I don’t think technically it’s what the AG says he said that is the legal test but what the effect of what he actually said actually is in (a) compromising the jury (b) also generating any appealable points as a matter of equity of process with every other defendant.
Fair point about the opposition in Govt being hypocrites - I still have a pic downloaded of the car that was burnt out destroying forensics after an alleged tip off via Howard presser …. just after some initial arrests, while some others did a runner … and burnt that car around 16 Nov 2006 on the pic file. It ran in the Daily Telegraph and there was a cartoon of Howard holding a top secret folder with a megaphone holding a press conference, and you just got the feeling News Corp were getting a bit pissed with Johnny after that.
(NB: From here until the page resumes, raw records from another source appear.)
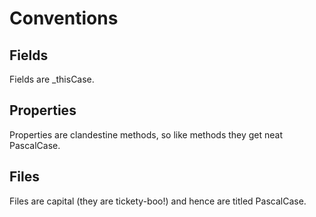 # Conventions
## Fields
Fields are _thisCase.

## Properties
Properties are clandestine methods, so like methods they get neat PascalCase.

## Files
Files are capital (they are tickety-boo!) and hence are titled PascalCase.
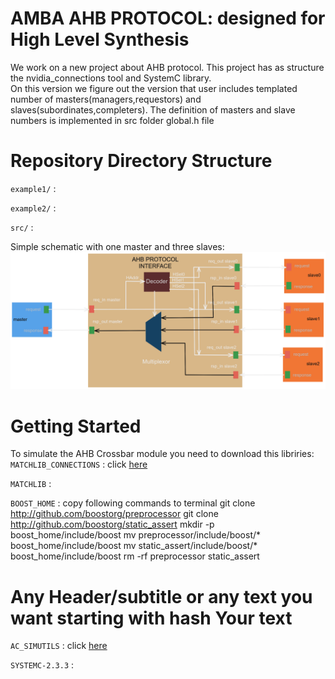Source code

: # AMBA AHB PROTOCOL: designed for High Level Synthesis

We work on a new project about AHB protocol. This project has as structure the nvidia_connections tool and SystemC library.  
On this version we figure out the version that user includes templated number of masters(managers,requestors) and slaves(subordinates,completers).
The definition of masters and slave numbers is implemented in src folder global.h file

# Repository Directory Structure

`example1/` :

`example2/` :

`src/` :


Simple schematic with one master and three slaves: 
![alt text][logo]

[logo]: https://github.com/StergiosKiourtsis/AHB_HLS/blob/main/images/AHBOneMaster.png "Logo Title Text 2"


# Getting Started

To simulate the AHB Crossbar module you need to download this libriries: 
`MATCHLIB_CONNECTIONS` : click [here](https://github.com/hlslibs/matchlib_connections.git)

`MATCHLIB` : 

`BOOST_HOME` : copy following commands to terminal
    git clone http://github.com/boostorg/preprocessor
    git clone http://github.com/boostorg/static_assert
    mkdir -p boost_home/include/boost
    mv preprocessor/include/boost/* boost_home/include/boost
    mv static_assert/include/boost/* boost_home/include/boost
    rm -rf preprocessor static_assert

# Any Header/subtitle or any text you want starting with hash        Your text
    
`AC_SIMUTILS` : click [here](https://github.com/hlslibs/ac_simutils.git)

`SYSTEMC-2.3.3` :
Very security aware have been our Holt St amigos after all that 2003 misunderstanding about WMD.
And lastly I just want to say sorry to Big Bernard (Bongiorno that is) for drinking directly out of that milk carton on the family holiday when I was 10 in the deep north of NSW. Talk about a voice that chilled the blood. Won’t happen again your honour!
Shane: John James is a characteture of Australian Roman Catholic thought police. Google Santamaria aka Bartholomew Augustine Michael (call me Bob) and you will see what I am on about. He sails into print with his antiquated views and reduces arguments to irrelevence by his repetitive, leaden syntax, and his repetitive droning on the same arguments. He uses the same arguments over, and over again. If you think you had it rough behind the iron curtain, it will be as nothing compared to the Catholic “Paradise” for Australia imagined by these hard right-wing clods. The would be priests, these members of Opus Dei, who flagellate themselves, and wear rusting steel jocks, with shark’s hooks attached. Google Santamaria, and all will be revealed.